| Task goal |
Filter these records by the string "percentuais", copying each line that holds it.

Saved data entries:
========================

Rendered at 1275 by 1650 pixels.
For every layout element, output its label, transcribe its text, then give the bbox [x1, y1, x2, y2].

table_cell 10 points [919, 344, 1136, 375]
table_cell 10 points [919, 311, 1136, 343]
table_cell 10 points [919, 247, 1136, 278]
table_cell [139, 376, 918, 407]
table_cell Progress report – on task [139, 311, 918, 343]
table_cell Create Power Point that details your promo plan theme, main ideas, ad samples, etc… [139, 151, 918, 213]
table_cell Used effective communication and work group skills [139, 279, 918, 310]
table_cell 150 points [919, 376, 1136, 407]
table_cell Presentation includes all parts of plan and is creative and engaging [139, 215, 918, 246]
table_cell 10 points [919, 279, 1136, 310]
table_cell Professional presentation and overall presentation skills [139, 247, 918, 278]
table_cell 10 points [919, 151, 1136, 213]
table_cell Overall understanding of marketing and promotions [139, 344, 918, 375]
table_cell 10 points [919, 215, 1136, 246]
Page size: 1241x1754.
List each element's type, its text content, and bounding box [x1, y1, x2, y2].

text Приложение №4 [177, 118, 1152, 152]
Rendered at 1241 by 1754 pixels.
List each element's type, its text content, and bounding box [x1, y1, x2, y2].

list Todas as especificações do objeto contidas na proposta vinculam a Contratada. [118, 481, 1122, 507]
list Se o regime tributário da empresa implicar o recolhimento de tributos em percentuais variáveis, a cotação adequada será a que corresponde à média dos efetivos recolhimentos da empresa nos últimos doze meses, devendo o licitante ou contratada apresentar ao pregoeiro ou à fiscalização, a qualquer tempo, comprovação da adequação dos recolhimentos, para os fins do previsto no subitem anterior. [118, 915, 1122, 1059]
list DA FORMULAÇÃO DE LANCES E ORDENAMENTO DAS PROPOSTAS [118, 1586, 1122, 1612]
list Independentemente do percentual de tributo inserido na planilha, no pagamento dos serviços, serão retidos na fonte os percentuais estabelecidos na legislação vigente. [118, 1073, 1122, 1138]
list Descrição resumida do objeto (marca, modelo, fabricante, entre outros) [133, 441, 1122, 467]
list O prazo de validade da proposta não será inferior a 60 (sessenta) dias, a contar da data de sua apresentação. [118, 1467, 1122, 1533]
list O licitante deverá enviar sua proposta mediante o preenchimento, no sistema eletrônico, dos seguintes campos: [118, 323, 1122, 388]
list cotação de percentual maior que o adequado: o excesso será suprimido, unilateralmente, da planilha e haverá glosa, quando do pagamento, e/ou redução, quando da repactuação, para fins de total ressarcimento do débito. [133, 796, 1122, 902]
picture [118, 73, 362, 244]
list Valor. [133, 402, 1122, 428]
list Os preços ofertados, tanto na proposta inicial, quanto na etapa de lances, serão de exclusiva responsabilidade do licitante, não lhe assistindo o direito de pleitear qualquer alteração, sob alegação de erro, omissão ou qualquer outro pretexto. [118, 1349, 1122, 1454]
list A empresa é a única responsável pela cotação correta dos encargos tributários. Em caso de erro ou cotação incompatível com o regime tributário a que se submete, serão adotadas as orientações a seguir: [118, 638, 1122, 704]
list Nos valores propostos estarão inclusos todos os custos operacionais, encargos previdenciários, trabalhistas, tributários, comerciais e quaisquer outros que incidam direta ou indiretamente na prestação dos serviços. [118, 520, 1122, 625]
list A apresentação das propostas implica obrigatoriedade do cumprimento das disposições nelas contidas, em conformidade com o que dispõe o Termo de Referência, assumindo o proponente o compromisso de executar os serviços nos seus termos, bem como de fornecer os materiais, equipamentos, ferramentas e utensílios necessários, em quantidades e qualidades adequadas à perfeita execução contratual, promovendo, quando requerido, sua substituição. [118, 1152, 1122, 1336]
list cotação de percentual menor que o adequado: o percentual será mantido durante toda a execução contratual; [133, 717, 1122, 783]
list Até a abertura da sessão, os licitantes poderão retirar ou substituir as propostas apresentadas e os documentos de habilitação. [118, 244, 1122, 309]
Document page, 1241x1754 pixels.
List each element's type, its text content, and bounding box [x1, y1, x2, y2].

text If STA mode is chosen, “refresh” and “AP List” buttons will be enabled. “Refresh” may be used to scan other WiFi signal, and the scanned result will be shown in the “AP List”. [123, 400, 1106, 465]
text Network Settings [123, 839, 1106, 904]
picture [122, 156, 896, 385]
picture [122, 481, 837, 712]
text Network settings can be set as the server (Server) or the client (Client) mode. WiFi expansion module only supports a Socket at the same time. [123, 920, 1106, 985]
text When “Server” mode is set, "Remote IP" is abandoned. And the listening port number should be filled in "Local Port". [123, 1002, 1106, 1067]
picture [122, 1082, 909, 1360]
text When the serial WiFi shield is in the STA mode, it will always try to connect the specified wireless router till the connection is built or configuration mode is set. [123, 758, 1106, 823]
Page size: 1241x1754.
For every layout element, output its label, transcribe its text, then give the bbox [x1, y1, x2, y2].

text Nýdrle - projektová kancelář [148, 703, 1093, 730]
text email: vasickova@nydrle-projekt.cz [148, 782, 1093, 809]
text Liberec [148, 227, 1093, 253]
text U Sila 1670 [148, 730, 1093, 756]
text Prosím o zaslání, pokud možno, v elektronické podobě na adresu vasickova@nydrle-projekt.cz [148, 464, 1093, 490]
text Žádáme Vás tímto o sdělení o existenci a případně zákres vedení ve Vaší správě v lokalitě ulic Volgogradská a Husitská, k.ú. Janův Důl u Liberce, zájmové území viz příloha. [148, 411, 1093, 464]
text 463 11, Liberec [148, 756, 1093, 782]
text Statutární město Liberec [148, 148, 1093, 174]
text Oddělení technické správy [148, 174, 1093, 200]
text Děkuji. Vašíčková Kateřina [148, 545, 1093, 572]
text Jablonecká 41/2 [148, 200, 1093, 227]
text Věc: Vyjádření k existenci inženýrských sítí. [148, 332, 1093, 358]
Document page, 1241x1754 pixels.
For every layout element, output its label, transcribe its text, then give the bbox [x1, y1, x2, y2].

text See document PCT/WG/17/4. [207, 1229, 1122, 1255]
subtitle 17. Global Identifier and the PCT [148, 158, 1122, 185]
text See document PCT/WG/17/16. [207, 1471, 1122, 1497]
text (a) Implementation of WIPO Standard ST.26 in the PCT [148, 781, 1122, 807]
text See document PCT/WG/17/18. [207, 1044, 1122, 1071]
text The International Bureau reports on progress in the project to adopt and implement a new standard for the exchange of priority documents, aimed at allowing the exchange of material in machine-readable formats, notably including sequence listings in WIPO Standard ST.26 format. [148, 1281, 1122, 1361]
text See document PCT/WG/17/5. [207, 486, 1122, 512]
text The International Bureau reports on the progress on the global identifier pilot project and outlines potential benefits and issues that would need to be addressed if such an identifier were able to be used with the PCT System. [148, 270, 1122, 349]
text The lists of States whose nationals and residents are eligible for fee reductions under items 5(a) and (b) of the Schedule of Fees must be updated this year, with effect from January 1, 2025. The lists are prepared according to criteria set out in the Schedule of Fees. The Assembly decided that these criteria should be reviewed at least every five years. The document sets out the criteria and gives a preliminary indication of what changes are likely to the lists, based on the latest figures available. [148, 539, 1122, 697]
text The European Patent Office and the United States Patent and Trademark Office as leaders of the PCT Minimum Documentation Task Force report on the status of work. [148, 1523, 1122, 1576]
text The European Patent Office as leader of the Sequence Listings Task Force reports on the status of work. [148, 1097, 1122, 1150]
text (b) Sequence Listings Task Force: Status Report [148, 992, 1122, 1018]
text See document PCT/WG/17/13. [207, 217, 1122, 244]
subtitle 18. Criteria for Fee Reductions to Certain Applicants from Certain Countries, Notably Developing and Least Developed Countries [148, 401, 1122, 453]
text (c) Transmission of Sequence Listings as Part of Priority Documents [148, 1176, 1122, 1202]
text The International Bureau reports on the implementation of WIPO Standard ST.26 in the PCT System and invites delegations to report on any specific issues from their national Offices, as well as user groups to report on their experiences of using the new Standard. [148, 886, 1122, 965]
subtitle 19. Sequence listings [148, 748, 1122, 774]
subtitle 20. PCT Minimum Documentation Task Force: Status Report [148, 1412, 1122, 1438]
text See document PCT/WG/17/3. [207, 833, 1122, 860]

========================

| Written solution |
list Se o regime tributário da empresa implicar o recolhimento de tributos em percentuais variáveis, a cotação adequada será a que corresponde à média dos efetivos recolhimentos da empresa nos últimos doze meses, devendo o licitante ou contratada apresentar ao pregoeiro ou à fiscalização, a qualquer tempo, comprovação da adequação dos recolhimentos, para os fins do previsto no subitem anterior. [118, 915, 1122, 1059]
list Independentemente do percentual de tributo inserido na planilha, no pagamento dos serviços, serão retidos na fonte os percentuais estabelecidos na legislação vigente. [118, 1073, 1122, 1138]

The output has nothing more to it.